The company told the division it continues to permit drilling plans for the Sabre offshore exploration prospect. CIE said it was seeking partners in Sabre, although the company is more focused on Badami and the Killian sands

CIE said it would continue to analyze production from all wells within the unit and enhance production “as appropriate through perforation adds within wells, well workovers and pump replacements.”

Redoubt Shoal activities

The Redoubt unit was formed by Forcenergy Inc. in 1997. It reached sustained production in 2002, and Glacier’s predecessor, Miller, acquired Redoubt in late 2009 and undertook redevelopment efforts between 2010 and 2013.

The new Redoubt POD under Glacier’s CIE is the 19th for the unit and covers May 1 to April 30, 2020.

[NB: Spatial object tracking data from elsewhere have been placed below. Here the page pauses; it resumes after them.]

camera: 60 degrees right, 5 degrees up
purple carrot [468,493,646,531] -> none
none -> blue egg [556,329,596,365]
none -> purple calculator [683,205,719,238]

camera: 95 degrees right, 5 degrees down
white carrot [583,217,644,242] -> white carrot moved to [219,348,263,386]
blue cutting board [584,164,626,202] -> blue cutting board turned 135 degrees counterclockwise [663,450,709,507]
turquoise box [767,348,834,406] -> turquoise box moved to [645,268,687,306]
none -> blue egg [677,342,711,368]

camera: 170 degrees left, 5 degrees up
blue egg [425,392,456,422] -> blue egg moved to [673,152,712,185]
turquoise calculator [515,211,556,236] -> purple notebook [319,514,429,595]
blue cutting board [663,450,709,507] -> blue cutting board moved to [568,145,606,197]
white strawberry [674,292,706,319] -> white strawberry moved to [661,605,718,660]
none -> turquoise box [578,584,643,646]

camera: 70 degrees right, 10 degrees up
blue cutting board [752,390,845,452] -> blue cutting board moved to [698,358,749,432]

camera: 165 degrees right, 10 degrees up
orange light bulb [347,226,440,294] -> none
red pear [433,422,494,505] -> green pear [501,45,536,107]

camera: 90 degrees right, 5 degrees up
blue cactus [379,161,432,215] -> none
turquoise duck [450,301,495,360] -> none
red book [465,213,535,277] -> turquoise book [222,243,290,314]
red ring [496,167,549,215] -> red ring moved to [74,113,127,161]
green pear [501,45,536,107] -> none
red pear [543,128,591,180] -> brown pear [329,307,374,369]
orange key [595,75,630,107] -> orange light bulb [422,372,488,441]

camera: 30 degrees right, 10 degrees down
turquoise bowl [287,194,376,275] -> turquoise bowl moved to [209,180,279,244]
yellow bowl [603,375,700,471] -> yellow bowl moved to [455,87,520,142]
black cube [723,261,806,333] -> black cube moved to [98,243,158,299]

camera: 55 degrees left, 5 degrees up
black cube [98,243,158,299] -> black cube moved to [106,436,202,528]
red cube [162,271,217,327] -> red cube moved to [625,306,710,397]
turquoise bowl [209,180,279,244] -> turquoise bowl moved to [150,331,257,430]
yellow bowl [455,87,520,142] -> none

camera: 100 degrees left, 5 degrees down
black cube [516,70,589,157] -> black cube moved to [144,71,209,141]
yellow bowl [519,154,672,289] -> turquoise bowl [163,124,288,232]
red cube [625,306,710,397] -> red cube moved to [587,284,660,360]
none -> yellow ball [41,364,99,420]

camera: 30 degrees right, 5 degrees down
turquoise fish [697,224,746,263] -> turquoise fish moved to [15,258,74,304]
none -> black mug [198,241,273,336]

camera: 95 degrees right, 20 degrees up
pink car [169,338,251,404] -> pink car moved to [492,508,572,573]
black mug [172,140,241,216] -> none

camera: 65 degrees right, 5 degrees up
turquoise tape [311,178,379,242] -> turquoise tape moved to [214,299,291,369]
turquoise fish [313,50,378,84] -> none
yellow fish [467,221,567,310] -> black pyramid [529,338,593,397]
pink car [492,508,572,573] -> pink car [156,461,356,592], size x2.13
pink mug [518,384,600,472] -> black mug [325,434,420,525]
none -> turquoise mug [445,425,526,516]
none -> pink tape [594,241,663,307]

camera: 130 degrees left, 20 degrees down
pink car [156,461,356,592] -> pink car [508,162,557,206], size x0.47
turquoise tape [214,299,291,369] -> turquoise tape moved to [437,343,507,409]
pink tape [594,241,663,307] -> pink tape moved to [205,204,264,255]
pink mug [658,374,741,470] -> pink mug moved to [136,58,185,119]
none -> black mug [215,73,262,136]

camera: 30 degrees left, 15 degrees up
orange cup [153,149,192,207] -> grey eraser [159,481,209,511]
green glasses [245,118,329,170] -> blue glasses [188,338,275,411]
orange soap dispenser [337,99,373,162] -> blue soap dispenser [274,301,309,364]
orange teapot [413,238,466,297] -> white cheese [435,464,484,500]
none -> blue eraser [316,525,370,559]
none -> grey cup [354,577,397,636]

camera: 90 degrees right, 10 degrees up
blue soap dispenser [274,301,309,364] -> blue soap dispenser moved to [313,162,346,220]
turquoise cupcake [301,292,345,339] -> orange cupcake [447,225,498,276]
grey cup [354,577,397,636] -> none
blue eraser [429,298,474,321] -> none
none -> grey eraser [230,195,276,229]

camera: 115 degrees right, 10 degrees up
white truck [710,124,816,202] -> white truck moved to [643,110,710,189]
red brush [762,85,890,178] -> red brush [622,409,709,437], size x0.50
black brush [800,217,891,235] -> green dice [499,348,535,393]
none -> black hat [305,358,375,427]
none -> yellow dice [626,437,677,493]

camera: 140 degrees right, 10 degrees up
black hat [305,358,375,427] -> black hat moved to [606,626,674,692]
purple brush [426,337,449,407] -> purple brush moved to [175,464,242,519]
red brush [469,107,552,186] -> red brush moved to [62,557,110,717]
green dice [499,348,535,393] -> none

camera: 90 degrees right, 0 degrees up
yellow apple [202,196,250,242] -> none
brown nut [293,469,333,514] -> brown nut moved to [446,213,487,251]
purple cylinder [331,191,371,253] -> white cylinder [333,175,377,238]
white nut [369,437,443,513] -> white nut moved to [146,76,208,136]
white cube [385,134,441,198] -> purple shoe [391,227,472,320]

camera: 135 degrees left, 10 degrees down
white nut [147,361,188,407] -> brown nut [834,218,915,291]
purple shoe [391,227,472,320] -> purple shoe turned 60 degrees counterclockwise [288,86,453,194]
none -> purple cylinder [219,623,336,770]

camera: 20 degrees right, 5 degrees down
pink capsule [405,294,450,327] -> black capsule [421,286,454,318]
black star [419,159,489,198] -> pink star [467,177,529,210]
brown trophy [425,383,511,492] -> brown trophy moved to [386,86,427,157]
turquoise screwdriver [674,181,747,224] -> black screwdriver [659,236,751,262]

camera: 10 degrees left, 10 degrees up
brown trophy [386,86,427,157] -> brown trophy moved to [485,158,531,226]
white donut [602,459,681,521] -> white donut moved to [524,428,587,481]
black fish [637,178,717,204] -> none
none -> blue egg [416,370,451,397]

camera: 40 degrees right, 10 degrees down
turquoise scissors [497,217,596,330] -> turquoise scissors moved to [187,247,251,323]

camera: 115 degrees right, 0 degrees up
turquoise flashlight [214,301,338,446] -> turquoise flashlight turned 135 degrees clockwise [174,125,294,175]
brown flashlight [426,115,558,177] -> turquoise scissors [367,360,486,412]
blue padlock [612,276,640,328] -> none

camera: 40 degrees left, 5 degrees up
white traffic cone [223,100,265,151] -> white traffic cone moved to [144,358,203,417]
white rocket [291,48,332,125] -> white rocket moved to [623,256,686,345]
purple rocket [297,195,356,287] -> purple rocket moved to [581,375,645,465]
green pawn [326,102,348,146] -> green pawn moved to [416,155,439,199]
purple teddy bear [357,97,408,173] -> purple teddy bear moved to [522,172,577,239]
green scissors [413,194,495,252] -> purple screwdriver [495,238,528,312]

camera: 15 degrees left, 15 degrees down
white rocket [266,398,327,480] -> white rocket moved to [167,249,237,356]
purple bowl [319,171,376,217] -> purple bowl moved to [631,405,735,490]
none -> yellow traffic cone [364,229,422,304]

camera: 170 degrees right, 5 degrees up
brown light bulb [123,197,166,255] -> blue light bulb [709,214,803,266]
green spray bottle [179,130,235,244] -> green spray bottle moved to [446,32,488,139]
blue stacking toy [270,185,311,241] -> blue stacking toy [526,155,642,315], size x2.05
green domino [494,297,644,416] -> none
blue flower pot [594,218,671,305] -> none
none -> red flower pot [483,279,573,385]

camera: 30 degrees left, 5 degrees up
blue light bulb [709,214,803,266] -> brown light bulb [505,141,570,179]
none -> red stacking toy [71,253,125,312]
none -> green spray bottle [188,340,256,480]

Reporting on work accomplished under the 18th POD, CIE told the division it had proposed examining results of current and planned enhanced recovery waterflood and converting additional nonproducing wells to waterflood if appropriate; drilling and stimulating a sidetrack of the RU-4A well for use as waterflood injection; and changing out the failed electric submersible pump in the RU-9 well and stimulating that well as needed.

The company said it monitored Redoubt waterflood daily but did not complete the sidetrack of RU-4A, deferring that project to the second quarter of this year. It deferred changing out the failed ESP in the RU-9 well to the third quarter of 2020.

For the 19th POD, CIE said it plans to sidetrack the RU-6 and use it as a water injection well, work which would replace the company’s plan in the 18th POD to sidetrack the RU-4A.

The company said it anticipates the ESP in RU-2 will fail this year and plans to replace it in conjunction with the RU-6 sidetrack.

Results of enhanced recovery waterflood efforts will be examined, CIE said, and additional nonproducing wells might be converted to water injection.

Glacier said it is working on plans for wells to evaluate oil and gas potential north of the Redoubt Northern Fault Block and would resume plans to drill when economic conditions justify that work.

In the next year the company said it plans to drill and stimulate a sidetrack to RU-6 and use that sidetrack “as a waterflood injection well to further enhance production,” and is considering plans for additional produced water disposal.

“Redoubt is a mature field and we are reaching the practical limit for water disposal using currently available methods,” CIE said, adding that it “is considering alternatives to allow continued production to the economic limit of the field.”

The company also plans minor modifications to the Osprey platform “and add additional space for surface ESP support equipment.”